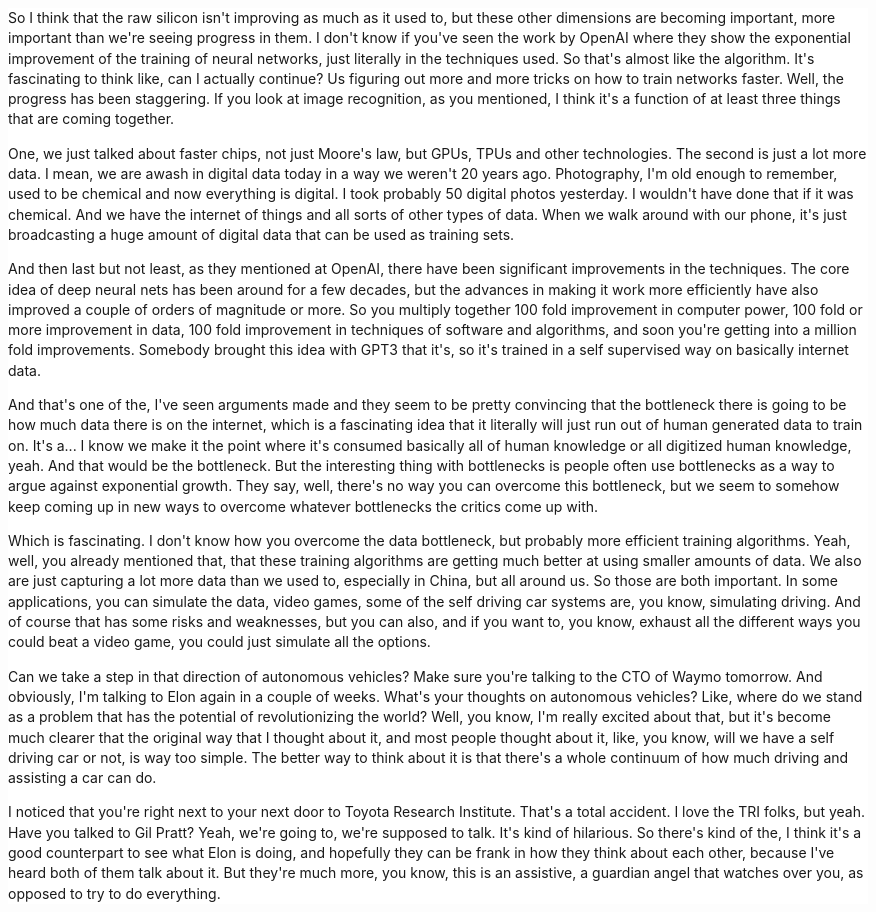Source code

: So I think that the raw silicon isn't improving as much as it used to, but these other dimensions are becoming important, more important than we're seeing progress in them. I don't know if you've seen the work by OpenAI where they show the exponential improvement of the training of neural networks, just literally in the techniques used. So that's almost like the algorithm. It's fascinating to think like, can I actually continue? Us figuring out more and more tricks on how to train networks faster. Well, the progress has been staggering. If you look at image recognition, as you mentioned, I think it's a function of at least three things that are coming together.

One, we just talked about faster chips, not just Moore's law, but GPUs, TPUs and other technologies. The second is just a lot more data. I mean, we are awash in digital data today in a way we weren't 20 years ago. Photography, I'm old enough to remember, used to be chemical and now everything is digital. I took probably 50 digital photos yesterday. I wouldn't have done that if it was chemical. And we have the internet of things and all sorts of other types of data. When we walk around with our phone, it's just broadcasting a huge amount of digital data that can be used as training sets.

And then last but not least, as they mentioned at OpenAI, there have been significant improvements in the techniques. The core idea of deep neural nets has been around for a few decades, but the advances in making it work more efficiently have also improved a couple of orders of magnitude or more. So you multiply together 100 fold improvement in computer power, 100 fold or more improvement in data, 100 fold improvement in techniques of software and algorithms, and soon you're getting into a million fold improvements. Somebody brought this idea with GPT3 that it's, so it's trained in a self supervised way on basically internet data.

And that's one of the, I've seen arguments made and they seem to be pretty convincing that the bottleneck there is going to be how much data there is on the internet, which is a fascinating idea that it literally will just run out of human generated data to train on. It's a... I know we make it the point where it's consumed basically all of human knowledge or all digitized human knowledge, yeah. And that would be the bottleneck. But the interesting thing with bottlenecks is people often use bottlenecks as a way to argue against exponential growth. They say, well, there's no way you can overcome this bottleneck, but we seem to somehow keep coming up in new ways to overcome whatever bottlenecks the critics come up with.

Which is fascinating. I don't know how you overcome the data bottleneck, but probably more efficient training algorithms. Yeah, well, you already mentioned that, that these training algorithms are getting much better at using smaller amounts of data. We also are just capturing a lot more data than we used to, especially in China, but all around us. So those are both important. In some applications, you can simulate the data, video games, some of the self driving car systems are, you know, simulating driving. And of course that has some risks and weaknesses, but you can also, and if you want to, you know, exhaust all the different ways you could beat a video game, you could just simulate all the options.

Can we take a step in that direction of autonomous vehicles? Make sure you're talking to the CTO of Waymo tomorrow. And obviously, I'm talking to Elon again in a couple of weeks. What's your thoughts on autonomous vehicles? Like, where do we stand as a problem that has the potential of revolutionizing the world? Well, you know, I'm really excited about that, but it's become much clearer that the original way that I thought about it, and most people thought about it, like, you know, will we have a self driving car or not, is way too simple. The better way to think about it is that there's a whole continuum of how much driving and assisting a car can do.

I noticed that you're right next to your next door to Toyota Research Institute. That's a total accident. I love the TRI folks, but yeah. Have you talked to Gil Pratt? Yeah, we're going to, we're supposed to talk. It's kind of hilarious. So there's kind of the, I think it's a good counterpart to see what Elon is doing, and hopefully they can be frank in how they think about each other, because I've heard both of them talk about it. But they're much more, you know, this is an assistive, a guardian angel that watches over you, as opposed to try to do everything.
=-=-=-=-=
Problem requirements:
Write out the records shown above exactly, but do not include any images.

Exercise output:
Source code

: So I think that the raw silicon isn't improving as much as it used to, but these other dimensions are becoming important, more important than we're seeing progress in them. I don't know if you've seen the work by OpenAI where they show the exponential improvement of the training of neural networks, just literally in the techniques used. So that's almost like the algorithm. It's fascinating to think like, can I actually continue? Us figuring out more and more tricks on how to train networks faster. Well, the progress has been staggering. If you look at image recognition, as you mentioned, I think it's a function of at least three things that are coming together.

One, we just talked about faster chips, not just Moore's law, but GPUs, TPUs and other technologies. The second is just a lot more data. I mean, we are awash in digital data today in a way we weren't 20 years ago. Photography, I'm old enough to remember, used to be chemical and now everything is digital. I took probably 50 digital photos yesterday. I wouldn't have done that if it was chemical. And we have the internet of things and all sorts of other types of data. When we walk around with our phone, it's just broadcasting a huge amount of digital data that can be used as training sets.

And then last but not least, as they mentioned at OpenAI, there have been significant improvements in the techniques. The core idea of deep neural nets has been around for a few decades, but the advances in making it work more efficiently have also improved a couple of orders of magnitude or more. So you multiply together 100 fold improvement in computer power, 100 fold or more improvement in data, 100 fold improvement in techniques of software and algorithms, and soon you're getting into a million fold improvements. Somebody brought this idea with GPT3 that it's, so it's trained in a self supervised way on basically internet data.

And that's one of the, I've seen arguments made and they seem to be pretty convincing that the bottleneck there is going to be how much data there is on the internet, which is a fascinating idea that it literally will just run out of human generated data to train on. It's a... I know we make it the point where it's consumed basically all of human knowledge or all digitized human knowledge, yeah. And that would be the bottleneck. But the interesting thing with bottlenecks is people often use bottlenecks as a way to argue against exponential growth. They say, well, there's no way you can overcome this bottleneck, but we seem to somehow keep coming up in new ways to overcome whatever bottlenecks the critics come up with.

Which is fascinating. I don't know how you overcome the data bottleneck, but probably more efficient training algorithms. Yeah, well, you already mentioned that, that these training algorithms are getting much better at using smaller amounts of data. We also are just capturing a lot more data than we used to, especially in China, but all around us. So those are both important. In some applications, you can simulate the data, video games, some of the self driving car systems are, you know, simulating driving. And of course that has some risks and weaknesses, but you can also, and if you want to, you know, exhaust all the different ways you could beat a video game, you could just simulate all the options.

Can we take a step in that direction of autonomous vehicles? Make sure you're talking to the CTO of Waymo tomorrow. And obviously, I'm talking to Elon again in a couple of weeks. What's your thoughts on autonomous vehicles? Like, where do we stand as a problem that has the potential of revolutionizing the world? Well, you know, I'm really excited about that, but it's become much clearer that the original way that I thought about it, and most people thought about it, like, you know, will we have a self driving car or not, is way too simple. The better way to think about it is that there's a whole continuum of how much driving and assisting a car can do.

I noticed that you're right next to your next door to Toyota Research Institute. That's a total accident. I love the TRI folks, but yeah. Have you talked to Gil Pratt? Yeah, we're going to, we're supposed to talk. It's kind of hilarious. So there's kind of the, I think it's a good counterpart to see what Elon is doing, and hopefully they can be frank in how they think about each other, because I've heard both of them talk about it. But they're much more, you know, this is an assistive, a guardian angel that watches over you, as opposed to try to do everything.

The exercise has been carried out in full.